§ **TASK GOAL**
Copy out the lines of the records beginning with the line that contains "風または雨が強く、やや登山に適していませ" and continuing through the line that contains "gramm als PDF", both included. Leave the pictures out of your answer.

=-=-=-=-=

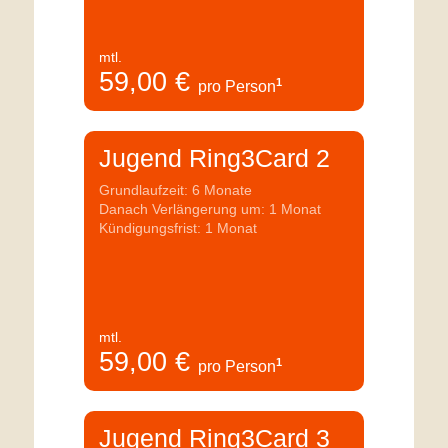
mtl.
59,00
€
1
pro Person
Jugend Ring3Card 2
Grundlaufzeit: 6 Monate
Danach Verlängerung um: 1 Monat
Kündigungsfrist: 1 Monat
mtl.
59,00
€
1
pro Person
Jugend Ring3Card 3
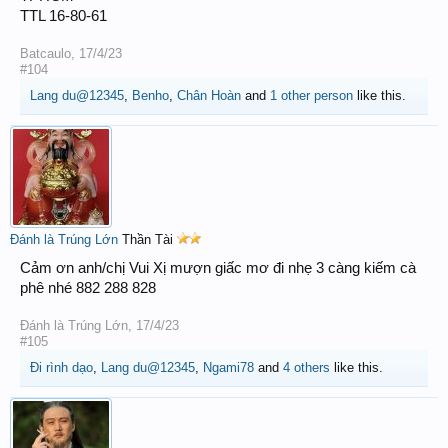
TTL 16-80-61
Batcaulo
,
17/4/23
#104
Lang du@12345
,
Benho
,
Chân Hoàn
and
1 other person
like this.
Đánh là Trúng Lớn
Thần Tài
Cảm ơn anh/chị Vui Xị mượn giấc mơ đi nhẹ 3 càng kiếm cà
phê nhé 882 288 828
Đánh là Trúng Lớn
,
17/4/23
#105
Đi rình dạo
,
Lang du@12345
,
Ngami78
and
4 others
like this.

=-=-=-=-=

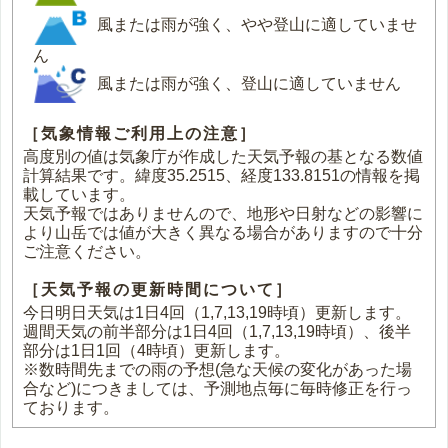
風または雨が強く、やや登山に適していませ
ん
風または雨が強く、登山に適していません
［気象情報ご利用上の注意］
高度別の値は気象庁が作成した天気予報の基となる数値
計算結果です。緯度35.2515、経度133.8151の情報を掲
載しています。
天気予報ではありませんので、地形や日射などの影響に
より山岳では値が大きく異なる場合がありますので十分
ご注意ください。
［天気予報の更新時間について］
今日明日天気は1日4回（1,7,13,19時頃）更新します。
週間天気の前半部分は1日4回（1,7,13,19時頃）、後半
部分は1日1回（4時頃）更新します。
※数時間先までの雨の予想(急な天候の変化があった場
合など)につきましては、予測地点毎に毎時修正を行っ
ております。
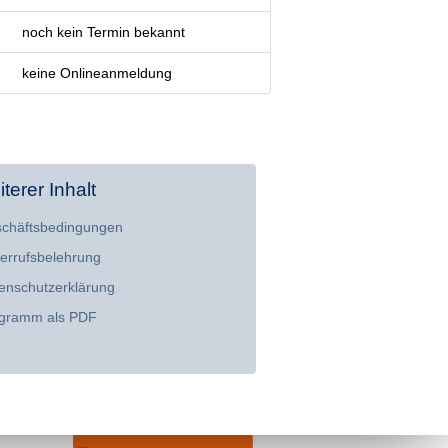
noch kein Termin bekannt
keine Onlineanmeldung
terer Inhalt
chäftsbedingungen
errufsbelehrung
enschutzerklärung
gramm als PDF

=-=-=-=-=

§ **TASK ANSWER**
風または雨が強く、やや登山に適していませ
ん
風または雨が強く、登山に適していません
［気象情報ご利用上の注意］
高度別の値は気象庁が作成した天気予報の基となる数値
計算結果です。緯度35.2515、経度133.8151の情報を掲
載しています。
天気予報ではありませんので、地形や日射などの影響に
より山岳では値が大きく異なる場合がありますので十分
ご注意ください。
［天気予報の更新時間について］
今日明日天気は1日4回（1,7,13,19時頃）更新します。
週間天気の前半部分は1日4回（1,7,13,19時頃）、後半
部分は1日1回（4時頃）更新します。
※数時間先までの雨の予想(急な天候の変化があった場
合など)につきましては、予測地点毎に毎時修正を行っ
ております。
noch kein Termin bekannt
keine Onlineanmeldung
terer Inhalt
chäftsbedingungen
errufsbelehrung
enschutzerklärung
gramm als PDF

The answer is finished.